The most concerned South Koreans have been users of the Galaxy Note 7, who have had to worry that the phone in their pocket or handbag could at any time become a smoking, smoldering ember. Most have taken advantage of Samsung’s recall. According to data compiled by the Korean Agency for Technology and Standards, a government body, Samsung has replaced or provided refunds for 389,000 of the 456,000 Galaxy Note 7 phones sold in South Korea. The government has been hounding Samsung to round up as many of the phones as possible, to reduce the risk of fires. In the U.S., nearly 100 people reported overheating Note 7 phones, which sold for almost $900.
In South Korea, Samsung epitomizes both success and excess. Though South Koreans admire how the conglomerate has grown into a global business titan, many also resent the generous government support the company has received, and shake their heads at stories of top executives’ malfeasance — convictions include dodging taxes and bribing politicians.
In part because of this complicated mix of feelings, there usually isn’t much critical coverage of Samsung in South Korean media. Samsung is also a major advertiser, and media outlets may fear losing revenue if they fall out of favor with the company. Also, with Samsung responsible for so much of the national economy, journalists sometimes see boosting the company’s fortunes with enthusiastic, positive coverage as a kind of patriotic duty.
Yet in a Tuesday post titled “How Korean media companies are defending Samsung,” the Huffington Post’s Korean-language version compiled dozens of online articles that it says are, in effect, damage control for Samsung. The post catalogs stories that it says are intended to downplay the crisis with the Galaxy Note 7, accusing some of using euphemisms to avoid the word “explosion,” while accusing others of seeking to lessen the burden on Samsung by running stories attributing the problem to batteries produced in China.
Samsung’s long-term fortunes will be determined in part on Oct. 27 at the annual shareholders’ meeting, where Samsung Electronics Vice Chairman Lee Jae-yong is expected to be appointed executive director, formally taking the company’s top position.
Shares of Samsung Electronics reached a record high last week after an activist investor called for changes in management and splitting up the company. But the gains have been wiped away by a 6% tumble this week.
Samsung has used global advertising blitzes to zoom past Nokia, BlackBerry, HTC and LG as the world’s top phone seller in the last five years. It is expected to fight to maintain its prominence, analysts said. Many would-be Note 7 buyers already are opting for Samsung’s Galaxy S7 model instead.
Apple, Samsung’s closest rival, could see a sales boost if it can lure a few million Note 7 buyers to the iPhone. But the two competitors’ sales are separated by tens of millions of smartphones and different operating systems, which can make the prospect of switching scary to users.
Kim, the economics professor, added that Samsung can recover domestically if it moves forward transparently. That hasn't been the case so far. Short statements from Samsung have shed little light on the scope of the problem, and the bungled recall has led to questions about whether the company knows what's causing the malfunction. Greater certainty could reap rewards.

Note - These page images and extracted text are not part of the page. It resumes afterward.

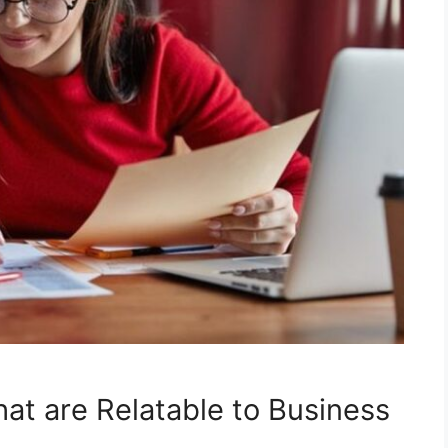
at are Relatable to Business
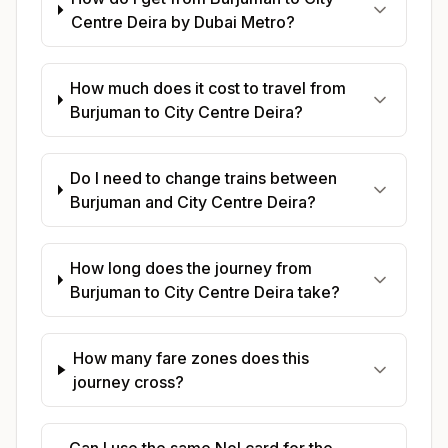
Centre Deira by Dubai Metro?
How much does it cost to travel from
Burjuman to City Centre Deira?
Do I need to change trains between
Burjuman and City Centre Deira?
How long does the journey from
Burjuman to City Centre Deira take?
How many fare zones does this
journey cross?
Can I use the same Nol card for the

“Koreans,” Kim said, “have always been very sympathetic when it comes to Samsung’s mistakes.”
Shin Sun-ho, a 40-year-old delivery driver who uses a Samsung Galaxy S6 smartphone, said consumers face a bigger predicament than Samsung.
"I'm not worried about Samsung; they're rich and can handle any problem,” he said. “It's more of a burden for all the people who now have to go to a store and get their phone replaced.”
Special correspondent Borowiec reported from Seoul. Times staff writer Dave reported from Los Angeles.
2:20 p.m.: This article was updated to add details about the way the crisis will affect Samsung’s business.